- From: Drew McDermott <drew.mcdermott@yale.edu>
- Date: Mon, 10 Nov 2003 12:16:32 -0500 (EST)
- To: public-sws-ig@w3.org
[David Martin] I think Monika suggested this: Process - hasPrecondition - Precondition where Precondition is a subclass of Condition whereas Drew seems to be suggesting this: Process - hasPrecondition - Condition (with no Precondition class anywhere). That reminds me - we still have an open issue about the class of an effect (that is, the range of ceEffect). Currently it's just "Thing", which isn't very satisfying. Do people feel that it's OK to have Condition for this range, or do we need something distinct? Effects are fundamentally different from conditions. They just don't have the same vocabulary. Effects are not true or false; they are "imposed" or "not imposed." Here are some examples: (increase q x): means "Quantity q increases by x." (when p e) in an effect means, "If p was true before the action, e is imposed after (new x p): "A new x comes into existence, such that p." (This is not standard, but several people with practical planning applications say it's absolutely necessary, and it certainly seems to be in the web-services world.) On the Precondition-class issue: I am willing to lose on this issue, but I think the winners will eventually repent. As Mike Huhns pointed out, all there is to know about a formula is captured in the way it is expressed in some syntactic framework. Putting a formula into a precondition slot doesn't change anything about it.
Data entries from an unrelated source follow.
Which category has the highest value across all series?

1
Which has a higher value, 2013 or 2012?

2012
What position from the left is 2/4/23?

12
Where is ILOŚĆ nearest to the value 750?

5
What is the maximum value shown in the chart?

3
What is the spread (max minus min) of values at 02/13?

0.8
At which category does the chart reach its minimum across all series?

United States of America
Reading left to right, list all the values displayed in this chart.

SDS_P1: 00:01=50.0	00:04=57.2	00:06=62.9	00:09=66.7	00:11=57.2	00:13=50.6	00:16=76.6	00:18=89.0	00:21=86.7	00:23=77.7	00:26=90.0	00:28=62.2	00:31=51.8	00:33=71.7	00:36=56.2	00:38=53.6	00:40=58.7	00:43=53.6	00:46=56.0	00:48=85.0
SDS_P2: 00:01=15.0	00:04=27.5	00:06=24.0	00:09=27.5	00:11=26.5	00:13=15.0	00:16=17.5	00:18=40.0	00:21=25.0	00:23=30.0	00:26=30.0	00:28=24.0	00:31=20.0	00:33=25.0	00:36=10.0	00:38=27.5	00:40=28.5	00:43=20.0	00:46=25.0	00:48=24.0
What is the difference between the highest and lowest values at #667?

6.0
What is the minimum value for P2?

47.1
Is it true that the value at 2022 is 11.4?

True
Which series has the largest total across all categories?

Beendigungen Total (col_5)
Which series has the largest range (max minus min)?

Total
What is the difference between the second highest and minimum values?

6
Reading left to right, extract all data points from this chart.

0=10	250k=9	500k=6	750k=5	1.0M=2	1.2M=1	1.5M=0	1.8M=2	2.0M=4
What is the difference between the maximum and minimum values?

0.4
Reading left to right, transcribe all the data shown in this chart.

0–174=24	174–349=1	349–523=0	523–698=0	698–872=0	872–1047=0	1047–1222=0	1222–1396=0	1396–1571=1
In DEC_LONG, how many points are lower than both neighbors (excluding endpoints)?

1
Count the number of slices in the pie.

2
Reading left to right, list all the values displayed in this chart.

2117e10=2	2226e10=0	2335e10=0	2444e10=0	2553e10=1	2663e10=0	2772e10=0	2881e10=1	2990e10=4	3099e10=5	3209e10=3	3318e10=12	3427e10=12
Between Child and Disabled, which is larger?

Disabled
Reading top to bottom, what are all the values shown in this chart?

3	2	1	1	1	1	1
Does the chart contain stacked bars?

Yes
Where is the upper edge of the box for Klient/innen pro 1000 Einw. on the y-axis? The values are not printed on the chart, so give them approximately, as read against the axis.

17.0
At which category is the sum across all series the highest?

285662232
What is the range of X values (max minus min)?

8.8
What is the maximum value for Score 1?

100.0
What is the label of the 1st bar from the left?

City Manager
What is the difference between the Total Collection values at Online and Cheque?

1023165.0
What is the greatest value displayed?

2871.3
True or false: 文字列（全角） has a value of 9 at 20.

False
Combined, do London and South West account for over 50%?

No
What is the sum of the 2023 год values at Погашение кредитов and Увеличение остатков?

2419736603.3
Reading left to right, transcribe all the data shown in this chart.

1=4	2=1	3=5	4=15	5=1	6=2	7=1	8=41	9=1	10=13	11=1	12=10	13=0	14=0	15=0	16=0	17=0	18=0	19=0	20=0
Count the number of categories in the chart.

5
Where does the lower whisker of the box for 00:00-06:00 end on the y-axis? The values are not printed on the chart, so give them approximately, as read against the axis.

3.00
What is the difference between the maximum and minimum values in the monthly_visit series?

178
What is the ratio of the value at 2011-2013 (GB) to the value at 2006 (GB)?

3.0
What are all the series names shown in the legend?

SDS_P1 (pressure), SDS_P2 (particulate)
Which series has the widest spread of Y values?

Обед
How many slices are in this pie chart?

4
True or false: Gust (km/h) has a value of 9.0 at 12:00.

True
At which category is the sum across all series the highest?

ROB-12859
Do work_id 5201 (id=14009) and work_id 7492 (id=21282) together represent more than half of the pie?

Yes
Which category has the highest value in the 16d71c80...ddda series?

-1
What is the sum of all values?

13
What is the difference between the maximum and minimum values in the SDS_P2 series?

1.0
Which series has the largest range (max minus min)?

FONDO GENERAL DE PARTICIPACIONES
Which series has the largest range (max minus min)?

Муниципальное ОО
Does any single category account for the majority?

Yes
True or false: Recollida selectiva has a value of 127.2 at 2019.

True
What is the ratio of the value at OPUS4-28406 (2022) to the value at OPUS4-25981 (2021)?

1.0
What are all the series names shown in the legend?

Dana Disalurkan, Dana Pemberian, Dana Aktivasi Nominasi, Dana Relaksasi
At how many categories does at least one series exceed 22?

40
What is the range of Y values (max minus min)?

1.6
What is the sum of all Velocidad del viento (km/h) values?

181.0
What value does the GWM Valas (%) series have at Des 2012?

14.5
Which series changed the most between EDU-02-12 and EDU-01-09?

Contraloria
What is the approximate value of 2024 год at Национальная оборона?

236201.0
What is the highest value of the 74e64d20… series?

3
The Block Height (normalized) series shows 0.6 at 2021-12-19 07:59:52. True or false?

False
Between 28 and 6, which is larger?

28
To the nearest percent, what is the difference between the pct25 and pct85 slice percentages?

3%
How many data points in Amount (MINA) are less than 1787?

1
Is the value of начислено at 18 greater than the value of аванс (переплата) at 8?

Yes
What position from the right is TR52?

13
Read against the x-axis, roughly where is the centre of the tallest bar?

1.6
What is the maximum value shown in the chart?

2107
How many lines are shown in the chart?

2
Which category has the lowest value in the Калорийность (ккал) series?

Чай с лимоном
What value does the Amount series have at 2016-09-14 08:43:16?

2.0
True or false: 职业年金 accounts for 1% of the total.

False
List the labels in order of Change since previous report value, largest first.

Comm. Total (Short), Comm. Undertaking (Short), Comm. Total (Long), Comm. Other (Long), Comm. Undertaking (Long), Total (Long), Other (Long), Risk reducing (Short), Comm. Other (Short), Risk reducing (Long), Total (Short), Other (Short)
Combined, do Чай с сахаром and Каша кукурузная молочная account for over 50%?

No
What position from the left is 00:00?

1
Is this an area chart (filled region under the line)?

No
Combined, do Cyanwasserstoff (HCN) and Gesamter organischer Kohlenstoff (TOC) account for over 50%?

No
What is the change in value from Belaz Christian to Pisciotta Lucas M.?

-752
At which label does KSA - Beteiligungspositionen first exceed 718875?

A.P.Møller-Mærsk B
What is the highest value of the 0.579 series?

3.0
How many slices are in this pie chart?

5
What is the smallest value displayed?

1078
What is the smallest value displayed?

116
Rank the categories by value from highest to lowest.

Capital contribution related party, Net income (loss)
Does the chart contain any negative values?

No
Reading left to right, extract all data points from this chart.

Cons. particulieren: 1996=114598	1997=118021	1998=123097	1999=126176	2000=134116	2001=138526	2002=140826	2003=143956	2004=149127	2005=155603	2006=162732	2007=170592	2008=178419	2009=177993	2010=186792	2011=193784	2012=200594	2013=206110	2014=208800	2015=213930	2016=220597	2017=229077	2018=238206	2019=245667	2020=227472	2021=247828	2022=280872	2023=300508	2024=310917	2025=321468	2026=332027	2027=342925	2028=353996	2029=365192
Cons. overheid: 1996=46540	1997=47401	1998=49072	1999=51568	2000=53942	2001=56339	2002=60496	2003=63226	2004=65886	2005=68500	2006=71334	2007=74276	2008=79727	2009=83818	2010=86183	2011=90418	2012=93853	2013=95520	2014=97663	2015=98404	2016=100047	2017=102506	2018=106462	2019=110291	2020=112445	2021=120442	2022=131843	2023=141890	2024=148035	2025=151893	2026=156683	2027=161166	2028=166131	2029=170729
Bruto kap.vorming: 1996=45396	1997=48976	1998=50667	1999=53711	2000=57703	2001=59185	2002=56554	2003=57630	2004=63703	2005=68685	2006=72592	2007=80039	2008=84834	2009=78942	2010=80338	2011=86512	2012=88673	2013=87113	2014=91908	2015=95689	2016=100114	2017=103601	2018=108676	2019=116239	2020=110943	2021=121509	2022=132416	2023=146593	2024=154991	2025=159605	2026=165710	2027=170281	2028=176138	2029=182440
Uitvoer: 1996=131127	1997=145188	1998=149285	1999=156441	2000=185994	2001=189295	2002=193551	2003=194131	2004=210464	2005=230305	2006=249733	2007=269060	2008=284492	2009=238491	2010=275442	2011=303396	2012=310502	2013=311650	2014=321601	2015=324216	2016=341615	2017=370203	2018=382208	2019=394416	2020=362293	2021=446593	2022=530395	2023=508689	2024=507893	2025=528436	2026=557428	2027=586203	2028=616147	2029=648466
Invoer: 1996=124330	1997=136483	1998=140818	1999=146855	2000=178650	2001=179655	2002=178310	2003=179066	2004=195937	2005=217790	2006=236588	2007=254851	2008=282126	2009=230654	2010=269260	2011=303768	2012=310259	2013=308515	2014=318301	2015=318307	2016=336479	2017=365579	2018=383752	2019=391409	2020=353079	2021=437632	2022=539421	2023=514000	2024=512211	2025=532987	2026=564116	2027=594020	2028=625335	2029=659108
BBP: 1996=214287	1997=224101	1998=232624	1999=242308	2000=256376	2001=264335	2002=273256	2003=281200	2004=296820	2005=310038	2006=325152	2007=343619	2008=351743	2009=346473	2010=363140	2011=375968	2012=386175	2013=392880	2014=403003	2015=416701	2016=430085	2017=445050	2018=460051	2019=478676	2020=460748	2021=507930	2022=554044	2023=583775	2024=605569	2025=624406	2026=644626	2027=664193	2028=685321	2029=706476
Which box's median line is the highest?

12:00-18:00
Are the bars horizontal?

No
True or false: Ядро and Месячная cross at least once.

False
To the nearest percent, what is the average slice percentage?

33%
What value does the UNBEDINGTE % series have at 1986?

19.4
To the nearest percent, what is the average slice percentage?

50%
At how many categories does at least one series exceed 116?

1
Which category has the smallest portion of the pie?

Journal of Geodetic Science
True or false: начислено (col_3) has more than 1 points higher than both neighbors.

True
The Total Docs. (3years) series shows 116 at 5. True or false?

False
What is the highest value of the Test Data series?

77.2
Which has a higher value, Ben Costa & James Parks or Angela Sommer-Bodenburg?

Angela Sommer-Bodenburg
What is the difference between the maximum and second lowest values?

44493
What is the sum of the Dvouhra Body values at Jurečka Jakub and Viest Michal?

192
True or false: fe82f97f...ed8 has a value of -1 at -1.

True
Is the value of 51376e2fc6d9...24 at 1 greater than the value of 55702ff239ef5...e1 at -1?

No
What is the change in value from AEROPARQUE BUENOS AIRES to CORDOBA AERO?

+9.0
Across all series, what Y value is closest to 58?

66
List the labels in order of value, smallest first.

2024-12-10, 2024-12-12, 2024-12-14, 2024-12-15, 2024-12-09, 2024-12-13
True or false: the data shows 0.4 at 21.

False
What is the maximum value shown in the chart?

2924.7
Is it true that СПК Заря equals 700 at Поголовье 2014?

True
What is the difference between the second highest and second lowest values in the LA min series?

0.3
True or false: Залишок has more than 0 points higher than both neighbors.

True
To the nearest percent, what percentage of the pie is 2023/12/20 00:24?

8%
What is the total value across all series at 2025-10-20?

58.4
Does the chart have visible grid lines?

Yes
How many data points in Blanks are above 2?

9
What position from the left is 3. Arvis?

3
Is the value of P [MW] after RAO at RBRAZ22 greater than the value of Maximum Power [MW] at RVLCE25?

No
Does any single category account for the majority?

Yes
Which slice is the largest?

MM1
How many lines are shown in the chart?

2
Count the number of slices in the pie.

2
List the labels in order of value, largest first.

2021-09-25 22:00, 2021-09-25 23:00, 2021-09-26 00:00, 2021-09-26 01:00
It's not like moving an animal into the Pet class by housebreaking it. If to be in the Precondition class is to be the precondition of some step, then there is no way to decree that a Condition is _not_ in the precondition class. How could you ever know? You could put every Condition into the Precondition class and it wouldn't do any harm. It's as if we had a class Password, such that a string was in this class if and only if it was a password used by someone, somewhere. What would be the point? What we care about is that a string is the value of the hasPassword property for some particular application. (Of course, a particular application could have a class Acceptable-password, which allowed strings with digits and punctuation marks, but disallowed English words, but then it would be something about the string itself that made it acceptable or not.) -- -- Drew McDermott Yale University CS Dept.